*Problem requirements*. Restate the full listing word for word; images stay out of it.

*Records shown*.
◇ ◇ ◇ ◇

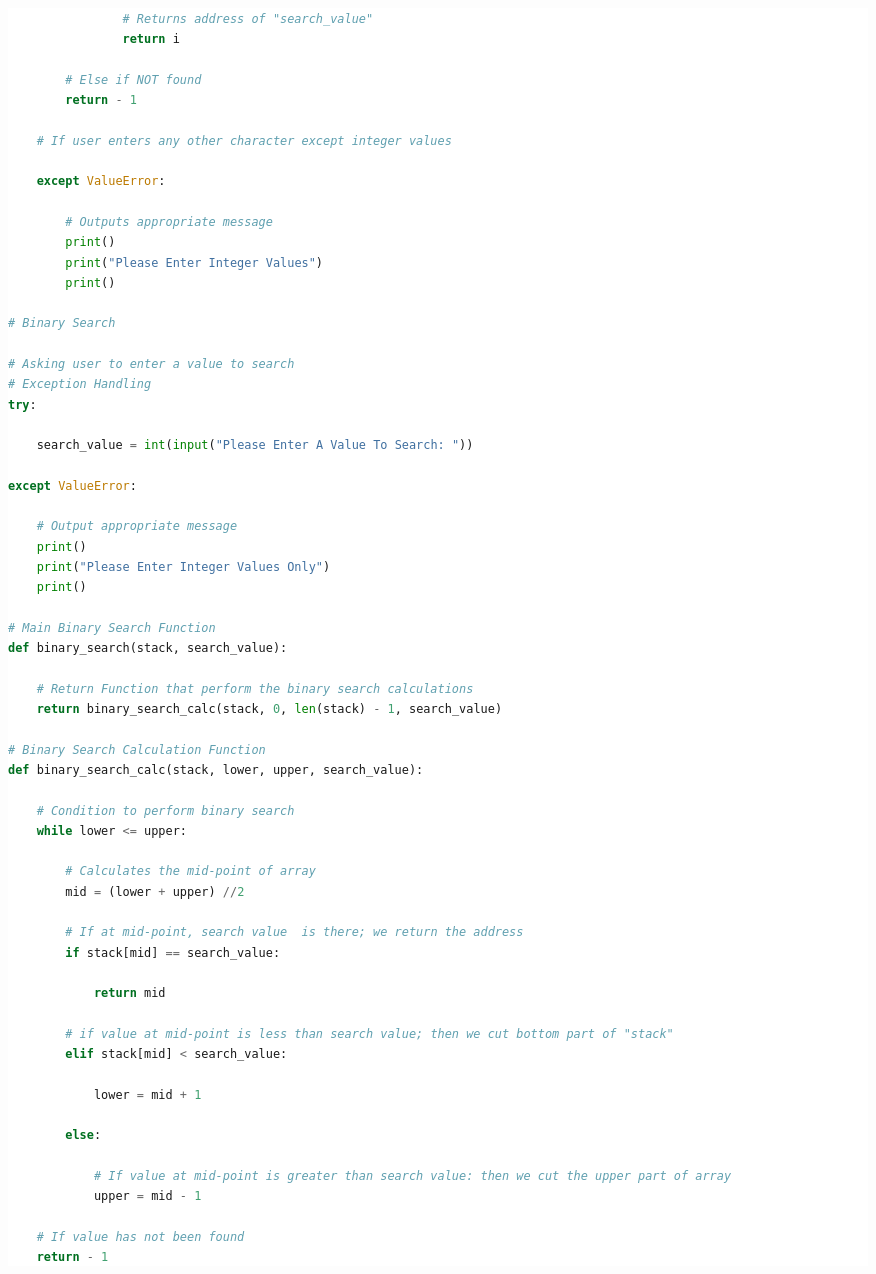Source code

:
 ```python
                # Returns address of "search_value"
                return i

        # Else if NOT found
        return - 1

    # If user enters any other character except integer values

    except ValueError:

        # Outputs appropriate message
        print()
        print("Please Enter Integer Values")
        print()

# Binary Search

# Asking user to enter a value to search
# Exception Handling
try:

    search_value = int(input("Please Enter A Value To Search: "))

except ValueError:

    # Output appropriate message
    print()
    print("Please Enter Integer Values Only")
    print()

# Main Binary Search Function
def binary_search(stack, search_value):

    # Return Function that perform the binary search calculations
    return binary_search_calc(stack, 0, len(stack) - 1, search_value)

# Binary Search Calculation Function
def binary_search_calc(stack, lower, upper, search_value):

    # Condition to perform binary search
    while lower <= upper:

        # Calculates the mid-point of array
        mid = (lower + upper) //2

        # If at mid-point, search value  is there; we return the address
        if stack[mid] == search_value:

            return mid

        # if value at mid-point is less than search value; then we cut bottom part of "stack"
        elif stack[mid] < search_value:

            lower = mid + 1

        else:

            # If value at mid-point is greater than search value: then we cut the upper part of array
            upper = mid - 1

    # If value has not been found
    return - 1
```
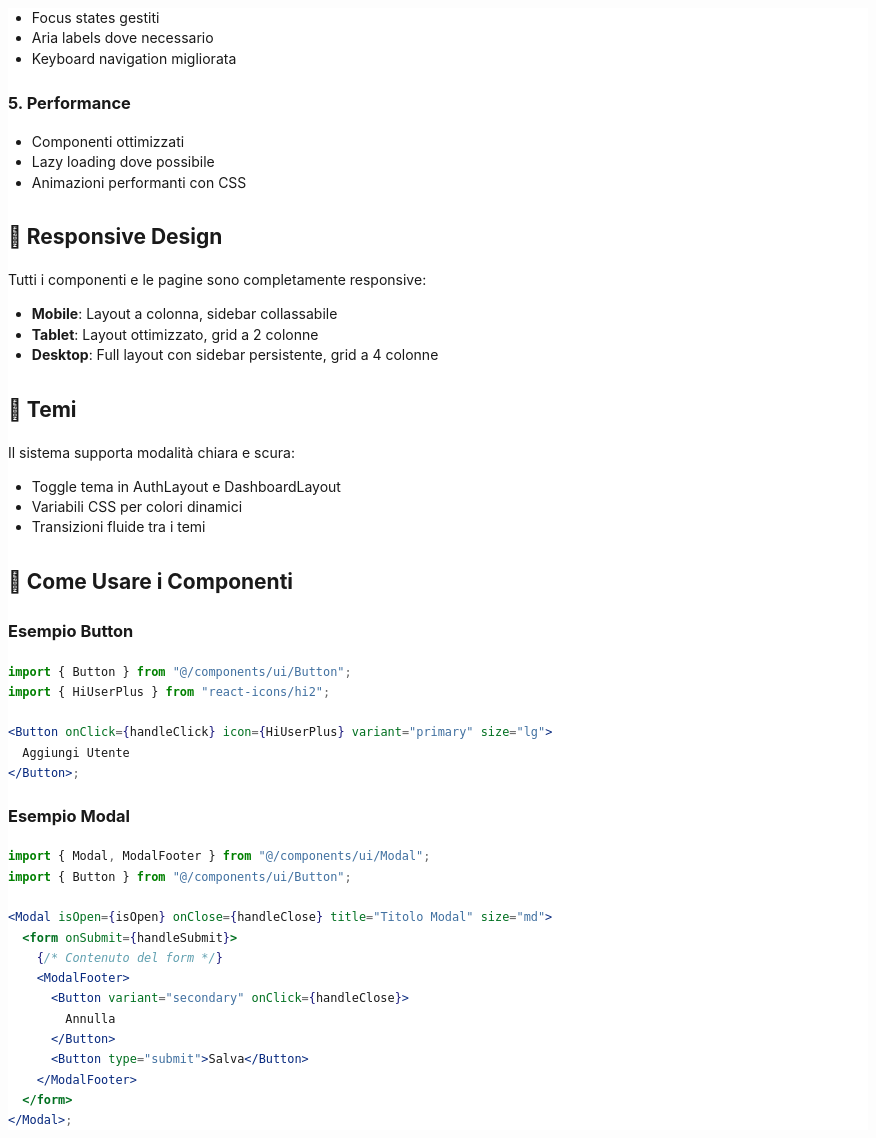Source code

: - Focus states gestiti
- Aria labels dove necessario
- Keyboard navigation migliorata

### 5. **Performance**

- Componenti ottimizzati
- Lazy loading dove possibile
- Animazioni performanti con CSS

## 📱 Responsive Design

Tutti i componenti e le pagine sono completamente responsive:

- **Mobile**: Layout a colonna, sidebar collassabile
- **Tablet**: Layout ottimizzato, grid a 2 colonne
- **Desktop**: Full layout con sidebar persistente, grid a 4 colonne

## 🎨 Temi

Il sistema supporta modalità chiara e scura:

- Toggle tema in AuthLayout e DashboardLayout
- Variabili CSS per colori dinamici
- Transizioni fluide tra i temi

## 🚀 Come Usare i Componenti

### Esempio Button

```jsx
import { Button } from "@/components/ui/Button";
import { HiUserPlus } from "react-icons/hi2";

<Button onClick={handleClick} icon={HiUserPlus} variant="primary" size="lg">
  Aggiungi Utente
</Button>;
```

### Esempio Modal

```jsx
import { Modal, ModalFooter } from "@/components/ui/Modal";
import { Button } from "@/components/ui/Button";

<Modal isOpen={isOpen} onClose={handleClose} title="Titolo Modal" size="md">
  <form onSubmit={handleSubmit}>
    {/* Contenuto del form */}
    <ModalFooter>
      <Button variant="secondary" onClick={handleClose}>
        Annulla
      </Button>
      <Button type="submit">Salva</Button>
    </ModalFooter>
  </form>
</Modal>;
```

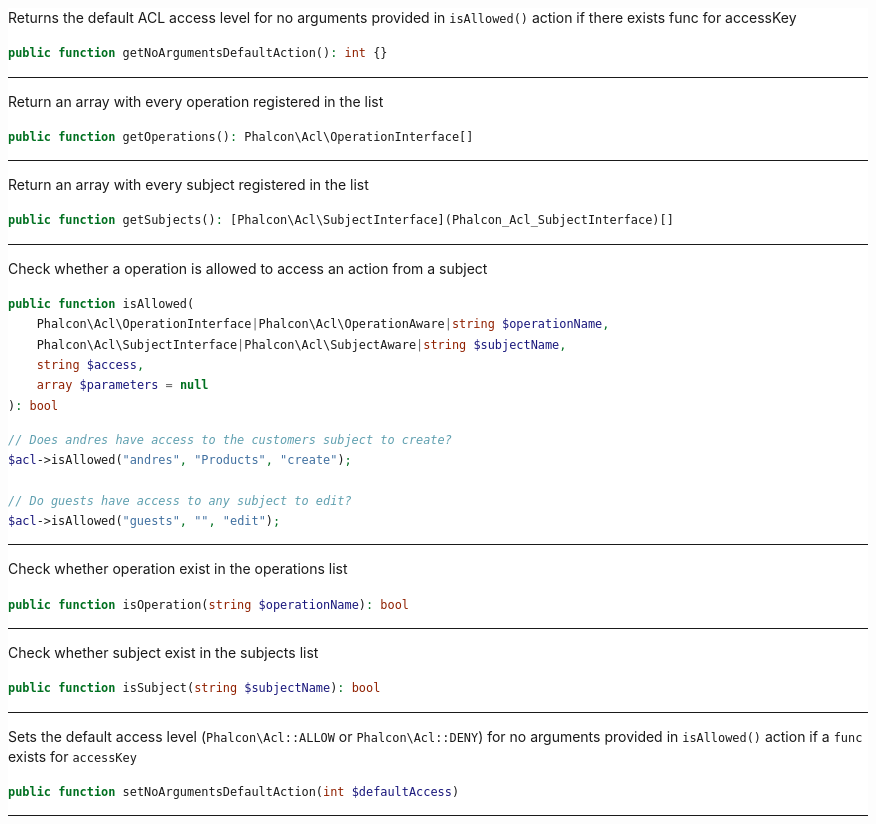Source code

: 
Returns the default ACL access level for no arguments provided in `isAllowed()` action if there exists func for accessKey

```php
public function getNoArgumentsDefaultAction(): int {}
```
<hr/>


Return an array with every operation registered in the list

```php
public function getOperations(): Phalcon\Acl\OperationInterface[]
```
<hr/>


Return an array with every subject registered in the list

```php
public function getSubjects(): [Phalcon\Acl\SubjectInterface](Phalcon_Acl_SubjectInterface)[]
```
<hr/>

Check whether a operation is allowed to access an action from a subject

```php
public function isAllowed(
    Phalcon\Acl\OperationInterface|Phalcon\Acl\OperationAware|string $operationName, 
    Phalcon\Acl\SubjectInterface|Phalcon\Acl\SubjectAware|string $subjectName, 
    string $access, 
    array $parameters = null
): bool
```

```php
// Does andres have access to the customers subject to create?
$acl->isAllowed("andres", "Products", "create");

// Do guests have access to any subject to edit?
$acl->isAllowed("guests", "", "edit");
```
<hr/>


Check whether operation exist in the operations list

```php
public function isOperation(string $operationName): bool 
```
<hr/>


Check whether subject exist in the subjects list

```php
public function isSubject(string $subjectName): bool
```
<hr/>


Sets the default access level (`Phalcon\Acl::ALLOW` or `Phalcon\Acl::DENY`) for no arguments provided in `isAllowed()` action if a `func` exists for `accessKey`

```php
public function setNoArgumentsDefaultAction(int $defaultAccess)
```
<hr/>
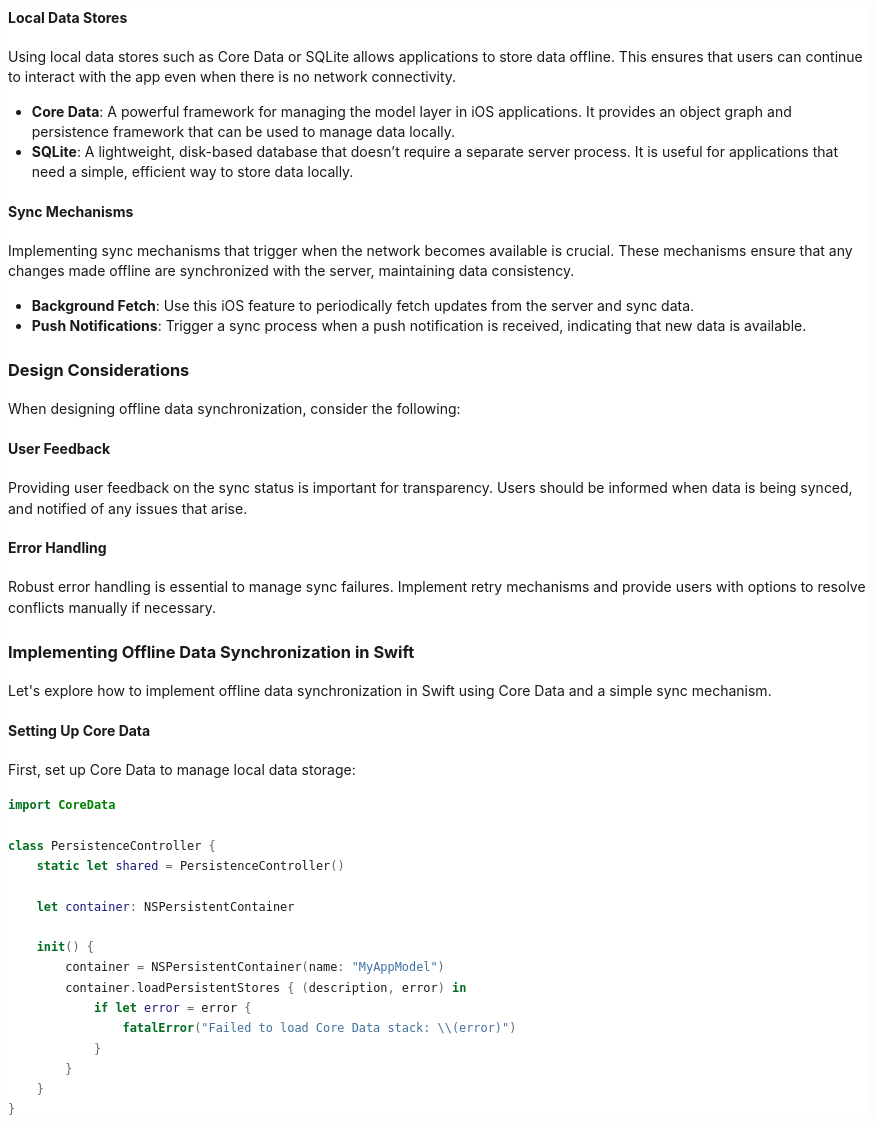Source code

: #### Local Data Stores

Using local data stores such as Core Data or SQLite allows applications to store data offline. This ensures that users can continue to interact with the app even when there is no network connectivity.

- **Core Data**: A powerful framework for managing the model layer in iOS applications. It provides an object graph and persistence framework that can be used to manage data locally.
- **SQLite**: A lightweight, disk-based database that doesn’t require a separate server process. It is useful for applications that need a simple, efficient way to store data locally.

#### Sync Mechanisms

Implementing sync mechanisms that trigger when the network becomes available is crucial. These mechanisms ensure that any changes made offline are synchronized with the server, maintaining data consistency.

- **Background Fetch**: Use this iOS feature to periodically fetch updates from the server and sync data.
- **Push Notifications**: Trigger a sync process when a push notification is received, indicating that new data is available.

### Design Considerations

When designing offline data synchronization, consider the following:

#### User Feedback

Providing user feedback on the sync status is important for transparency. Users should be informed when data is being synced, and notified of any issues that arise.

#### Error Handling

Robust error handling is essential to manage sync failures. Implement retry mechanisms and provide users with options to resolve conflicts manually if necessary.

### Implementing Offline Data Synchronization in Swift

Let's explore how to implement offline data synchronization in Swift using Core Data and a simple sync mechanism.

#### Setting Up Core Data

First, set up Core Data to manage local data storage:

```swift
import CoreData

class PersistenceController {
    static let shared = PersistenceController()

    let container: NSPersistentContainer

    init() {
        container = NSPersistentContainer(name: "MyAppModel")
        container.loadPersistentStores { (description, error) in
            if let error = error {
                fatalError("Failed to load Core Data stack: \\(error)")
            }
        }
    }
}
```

◇ ◇ ◇ ◇

*Final answer*.
Source code

:
 ```python
                # Returns address of "search_value"
                return i

        # Else if NOT found
        return - 1

    # If user enters any other character except integer values

    except ValueError:

        # Outputs appropriate message
        print()
        print("Please Enter Integer Values")
        print()

# Binary Search

# Asking user to enter a value to search
# Exception Handling
try:

    search_value = int(input("Please Enter A Value To Search: "))

except ValueError:

    # Output appropriate message
    print()
    print("Please Enter Integer Values Only")
    print()

# Main Binary Search Function
def binary_search(stack, search_value):

    # Return Function that perform the binary search calculations
    return binary_search_calc(stack, 0, len(stack) - 1, search_value)

# Binary Search Calculation Function
def binary_search_calc(stack, lower, upper, search_value):

    # Condition to perform binary search
    while lower <= upper:

        # Calculates the mid-point of array
        mid = (lower + upper) //2

        # If at mid-point, search value  is there; we return the address
        if stack[mid] == search_value:

            return mid

        # if value at mid-point is less than search value; then we cut bottom part of "stack"
        elif stack[mid] < search_value:

            lower = mid + 1

        else:

            # If value at mid-point is greater than search value: then we cut the upper part of array
            upper = mid - 1

    # If value has not been found
    return - 1
```
Source code

: - Focus states gestiti
- Aria labels dove necessario
- Keyboard navigation migliorata

### 5. **Performance**

- Componenti ottimizzati
- Lazy loading dove possibile
- Animazioni performanti con CSS

## 📱 Responsive Design

Tutti i componenti e le pagine sono completamente responsive:

- **Mobile**: Layout a colonna, sidebar collassabile
- **Tablet**: Layout ottimizzato, grid a 2 colonne
- **Desktop**: Full layout con sidebar persistente, grid a 4 colonne

## 🎨 Temi

Il sistema supporta modalità chiara e scura:

- Toggle tema in AuthLayout e DashboardLayout
- Variabili CSS per colori dinamici
- Transizioni fluide tra i temi

## 🚀 Come Usare i Componenti

### Esempio Button

```jsx
import { Button } from "@/components/ui/Button";
import { HiUserPlus } from "react-icons/hi2";

<Button onClick={handleClick} icon={HiUserPlus} variant="primary" size="lg">
  Aggiungi Utente
</Button>;
```

### Esempio Modal

```jsx
import { Modal, ModalFooter } from "@/components/ui/Modal";
import { Button } from "@/components/ui/Button";

<Modal isOpen={isOpen} onClose={handleClose} title="Titolo Modal" size="md">
  <form onSubmit={handleSubmit}>
    {/* Contenuto del form */}
    <ModalFooter>
      <Button variant="secondary" onClick={handleClose}>
        Annulla
      </Button>
      <Button type="submit">Salva</Button>
    </ModalFooter>
  </form>
</Modal>;
```

Source code

: 
Returns the default ACL access level for no arguments provided in `isAllowed()` action if there exists func for accessKey

```php
public function getNoArgumentsDefaultAction(): int {}
```
<hr/>


Return an array with every operation registered in the list

```php
public function getOperations(): Phalcon\Acl\OperationInterface[]
```
<hr/>


Return an array with every subject registered in the list

```php
public function getSubjects(): [Phalcon\Acl\SubjectInterface](Phalcon_Acl_SubjectInterface)[]
```
<hr/>

Check whether a operation is allowed to access an action from a subject

```php
public function isAllowed(
    Phalcon\Acl\OperationInterface|Phalcon\Acl\OperationAware|string $operationName, 
    Phalcon\Acl\SubjectInterface|Phalcon\Acl\SubjectAware|string $subjectName, 
    string $access, 
    array $parameters = null
): bool
```

```php
// Does andres have access to the customers subject to create?
$acl->isAllowed("andres", "Products", "create");

// Do guests have access to any subject to edit?
$acl->isAllowed("guests", "", "edit");
```
<hr/>


Check whether operation exist in the operations list

```php
public function isOperation(string $operationName): bool 
```
<hr/>


Check whether subject exist in the subjects list

```php
public function isSubject(string $subjectName): bool
```
<hr/>


Sets the default access level (`Phalcon\Acl::ALLOW` or `Phalcon\Acl::DENY`) for no arguments provided in `isAllowed()` action if a `func` exists for `accessKey`

```php
public function setNoArgumentsDefaultAction(int $defaultAccess)
```
<hr/>
Source code

: #### Local Data Stores

Using local data stores such as Core Data or SQLite allows applications to store data offline. This ensures that users can continue to interact with the app even when there is no network connectivity.

- **Core Data**: A powerful framework for managing the model layer in iOS applications. It provides an object graph and persistence framework that can be used to manage data locally.
- **SQLite**: A lightweight, disk-based database that doesn’t require a separate server process. It is useful for applications that need a simple, efficient way to store data locally.

#### Sync Mechanisms

Implementing sync mechanisms that trigger when the network becomes available is crucial. These mechanisms ensure that any changes made offline are synchronized with the server, maintaining data consistency.

- **Background Fetch**: Use this iOS feature to periodically fetch updates from the server and sync data.
- **Push Notifications**: Trigger a sync process when a push notification is received, indicating that new data is available.

### Design Considerations

When designing offline data synchronization, consider the following:

#### User Feedback

Providing user feedback on the sync status is important for transparency. Users should be informed when data is being synced, and notified of any issues that arise.

#### Error Handling

Robust error handling is essential to manage sync failures. Implement retry mechanisms and provide users with options to resolve conflicts manually if necessary.

### Implementing Offline Data Synchronization in Swift

Let's explore how to implement offline data synchronization in Swift using Core Data and a simple sync mechanism.

#### Setting Up Core Data

First, set up Core Data to manage local data storage:

```swift
import CoreData

class PersistenceController {
    static let shared = PersistenceController()

    let container: NSPersistentContainer

    init() {
        container = NSPersistentContainer(name: "MyAppModel")
        container.loadPersistentStores { (description, error) in
            if let error = error {
                fatalError("Failed to load Core Data stack: \\(error)")
            }
        }
    }
}
```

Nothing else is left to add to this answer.